Hawo Abdille stands in front of the Dingley Building in Lewiston where she works as an English language learner assessment coordinator for the Lewiston School Department. She said she is thrilled that Lewiston is the first district in Maine to close schools for Eid. Russ Dillingham/Sun Journal Buy this Photo

LEWISTON — To Hawo Abdille’s delight, there’s no school Thursday in Lewiston. Thursday is Eid, and it’s a new holiday on the Lewiston public schools calendar.

Eid is an important day for the Islam religion. Eid is to Muslims what Christmas is to Christians. The holiday marks the end of a month of fasting during daylight called Ramadan.

With a growing number of Lewiston students from Muslim immigrant families, it’s time to formally recognize the holiday, said Superintendent Jake Langlais. He said an estimated 40 percent or more of his district’s 5,000-plus students are from immigrant families and most are Muslims.

As a school administrator, when Eid arrived every year “it saddened me that students were torn between having to go to school for a test or practice a major celebration,” Langlais said. “They left school with mixed feelings. They were either letting their family down or their teachers. I’ve always felt uncomfortable with that.”

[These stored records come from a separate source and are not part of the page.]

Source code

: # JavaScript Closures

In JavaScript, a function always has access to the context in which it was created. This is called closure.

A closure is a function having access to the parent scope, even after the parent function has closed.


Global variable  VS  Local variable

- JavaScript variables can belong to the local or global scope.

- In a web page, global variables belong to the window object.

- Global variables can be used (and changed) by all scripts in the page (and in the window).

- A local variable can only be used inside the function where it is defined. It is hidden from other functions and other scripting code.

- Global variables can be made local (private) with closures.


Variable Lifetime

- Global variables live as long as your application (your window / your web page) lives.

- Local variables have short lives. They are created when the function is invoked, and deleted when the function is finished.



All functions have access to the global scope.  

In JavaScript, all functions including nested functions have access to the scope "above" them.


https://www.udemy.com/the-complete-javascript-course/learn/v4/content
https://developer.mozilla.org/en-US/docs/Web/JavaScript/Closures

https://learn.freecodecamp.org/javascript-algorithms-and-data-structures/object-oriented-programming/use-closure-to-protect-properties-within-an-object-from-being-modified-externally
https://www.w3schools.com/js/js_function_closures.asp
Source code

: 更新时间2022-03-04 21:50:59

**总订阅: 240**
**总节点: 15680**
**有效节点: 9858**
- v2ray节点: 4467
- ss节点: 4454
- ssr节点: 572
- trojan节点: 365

Lewiston is believed to be the first school district in Maine to declare Eid a holiday. There is school on Eid in Portland and Auburn.

Lewiston Muslims are elated the day is being recognized.

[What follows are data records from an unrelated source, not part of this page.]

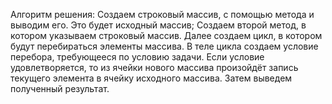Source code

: Алгоритм решения:
Создаем строковый массив, с помощью метода и выводим его. Это будет исходный массив;
Создаем второй метод, в котором указываем строковый массив.
Далее создаем цикл, в котором будут перебираться элементы массива.
В теле цикла создаем условие перебора, требующееся по условию задачи.
Если условие удовлетворяется, то из ячейки нового массива произойдёт запись текущего элемента в ячейку исходного массива.
Затем выведем полученный результат.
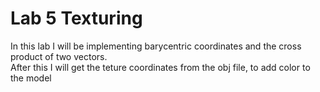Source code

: # Lab 5 Texturing
In this lab I will be implementing barycentric coordinates and the cross product of two vectors.  
After this I will get the teture coordinates from the obj file, to add color to the model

“I am beyond thrilled. I’m happy,” said Abdille, an English language learner assessment coordinator for Lewiston schools.

“I feel happy to belong to Lewiston public schools. Lewiston is the first to (declare) Eid a holiday. We’re a small town in Maine who did this compared to bigger populations. I feel like we belong, that this holiday is recognized like Christmas and Thanksgiving.”

From a Somali family, Abdille immigrated to the United States with her mother when she was 9. She graduated from Lewiston High School in 2008.

It was hard, she said, to be a good student and a good Muslim on Eid.

“Do I do the big exam I need” or practice her faith? “Sometimes teachers don’t understand what Eid is. As a student I liked to have a perfect attendance record.”

It’s a relief for parents who, she said, as they were preparing for prayer or family meals, used to get robo calls from school saying their child was absent.

Rilwan Osman, executive director of the Maine Immigrant and Refugee Services in Lewiston, said he’s excited the schools have added Eid to the holiday calendar.

“It means a lot to our community,” Osman said. “As a community that is growing, we appreciate the recognition. Our children in the school system will understand how the school is recognizing them and their holiday.”

Parents won’t have to stress about whether to send their children to school or keep them home to spend time with family, Osman said.

Abdille gave credit to Langlais. “It was the superintendent who brought it up and took this initiative,” she said.

Langlais recommended Eid be added as a school holiday, a decision the Lewiston School Committee approved on Jan. 4.

Langlais said when he was principal at the middle school, he watched as local Muslims packed the armory to pray on Eid. “The place was jammed,” he said. “When it moved to the Colisee, that parking lot was filled. Thousands came.”

As a Catholic, Langlais said Christmas is important to his and other Christian families.

“Knowing that (Islam) is a predominant religion for many of our families, should we be recognizing this?” he said. “The answer is yes.”

Eid marks the end of a month of Ramadan, where the faithful do not drink water or eat from sunrise to sundown. The goal of that sacrifice is to reflect on charity, self-improvement and others in need, Langlais said. “It’s a pretty significant commitment our neighbors are making. It’s good to recognize that.”

Since the Islamic holiday was added to the school calendar, the reaction has been mostly positive, Langlais said. “Some who don’t understand why, it’s a good opportunity for dialogue.”